I have to see the doc next week , when he will check for any skin problems that may arise. Will fill in the details then. Until next time............KEEP CHECKING!!!!!!!

Tuesday, 18 January 2011

Jan 17th 2011

Happy New Year ! Was back at The Christie today to be 'marked up' for my radiotherapy treatment. It took about half an hour in total and was basically 4 radiologists taking measurements and a few x rays, They make lots of felt tip markings so they can line up the machine exactly, when the treatment starts. I had to lie with my right arm up above my head to keep it out of the way, so that was a bit uncomfortable as I don't quite have a full range of movement yet. Once they have done all the felt tip stuff, they make some permanent tattoo marks. It was only 6 dots that look like freckles but bloody hell, did it sting!! My proper tattoo hurt less !! ( Apart from the one under my arm where I still have no feeling). All in all, apart from looking like a child had drawn all over me, it was fine.
I had a chat with my oncologist about the hard scar tissue and he said it would soften up eventually and in a good few months, I will be able to see just how much tissue has been taken away. He said it will leave quite a big dent, so I may have the boob job on offer after all!!
I start treatment next Tuesday, so, fingers crossed!
The thing I am struggling with at the moment is my drug induced menopause.
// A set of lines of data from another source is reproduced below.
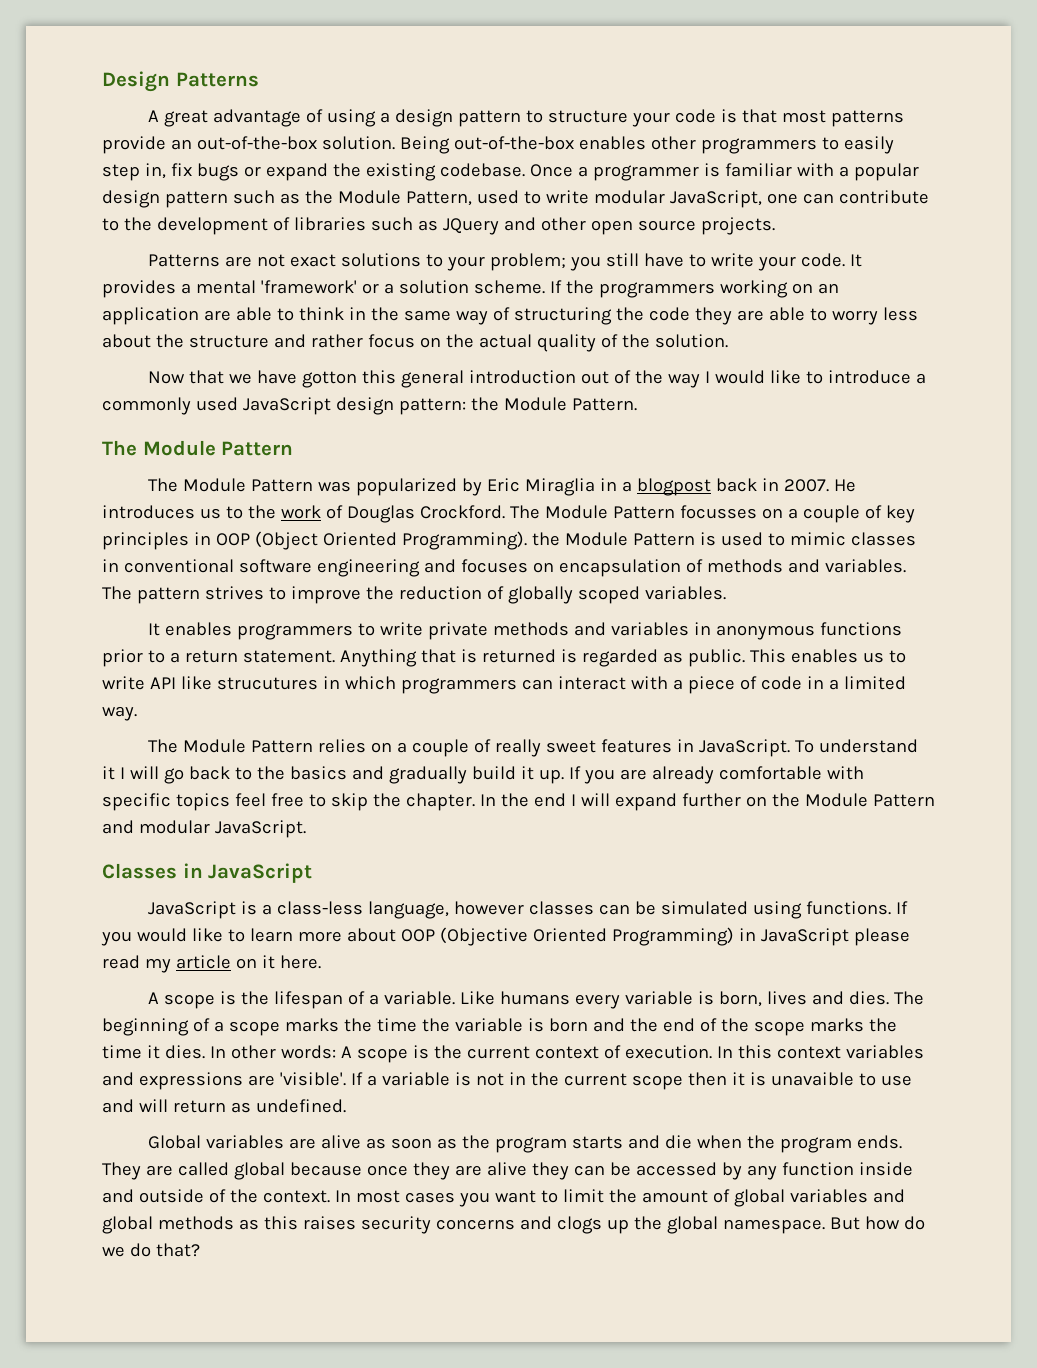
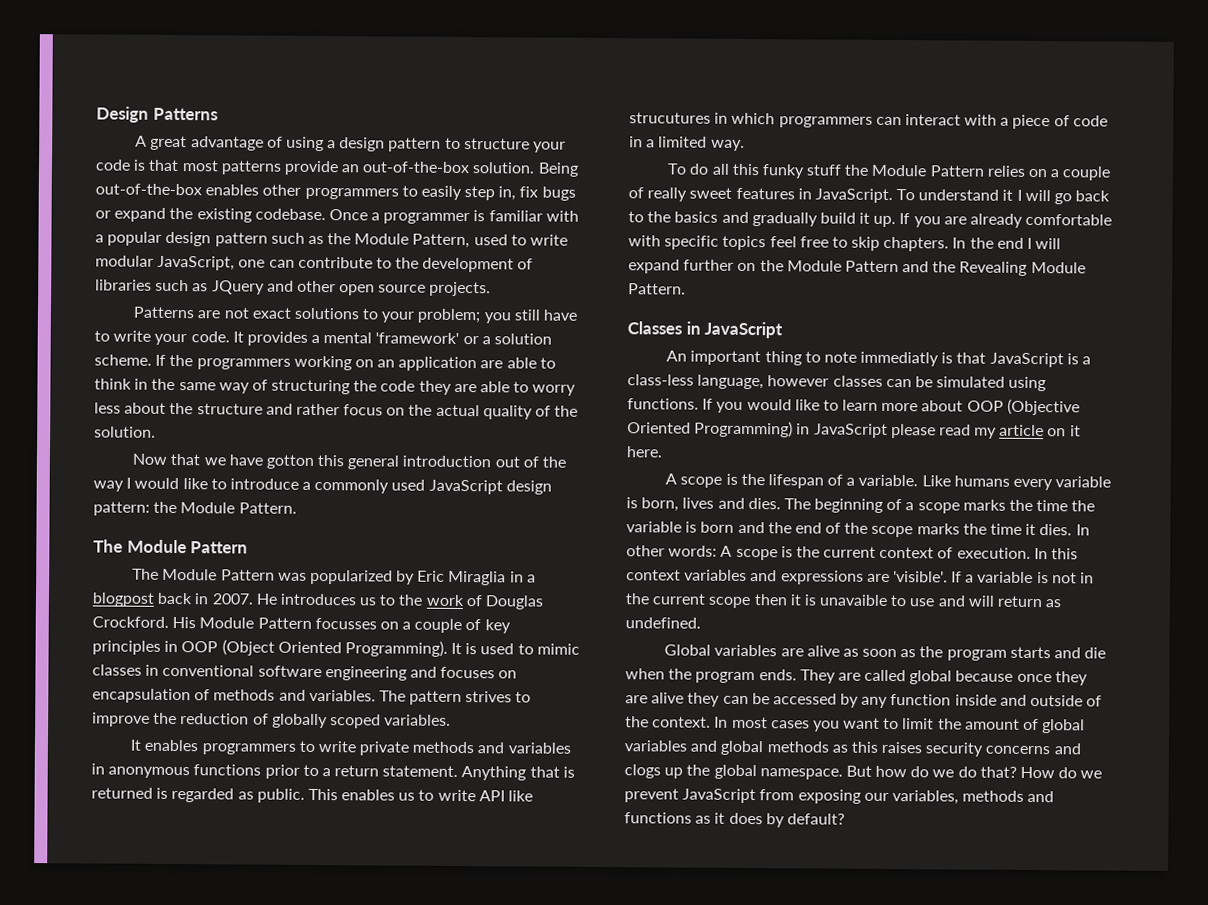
[509,505,540,519] The -> [172,616,197,629] His
[531,532,695,546] the Module Pattern -> [451,642,463,655] It
[147,739,178,753] The -> [667,163,870,179] To do all this funky stuff the
[372,793,475,811] the chapter. -> [883,236,950,252] chapters.
[138,820,306,838] modular JavaScript. -> [932,261,1086,276] [628,283,686,295] the Revealing Module Pattern.
(313, 873) none -> [666,350,987,367] An important thing to note immediatly is that
(200, 1250) none -> [1020,766,1103,779] [624,788,1055,805] [624,812,845,828] How do we prevent JavaScript from exposing our variables, methods and functions as it does by default?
Its awful!!! I get very little sleep most nights. Its the hot flashes. They seem to happen about once every hour through the night. Its impossible to sleep through them and I have started sleeping with a towel on my pillow. My head gets very sweaty. It must be due to the now massive amounts of grey hairs coming through!!! ( See photo below) Not too bad considering my last chemo was only 8 weeks ago. I am not sure how long this will go on for, so I am seeing my doc on Friday to get something to help me sleep through it.
My nails are still a mess, but at least they haven't fallen out and they are growing quite well. If you look at the pic, you will notice that there is one ridge for each chemo session I had, how weird is that?
Will let you know what radiotherapy is like soon. Until then.........KEEP CHECKING!!!!!!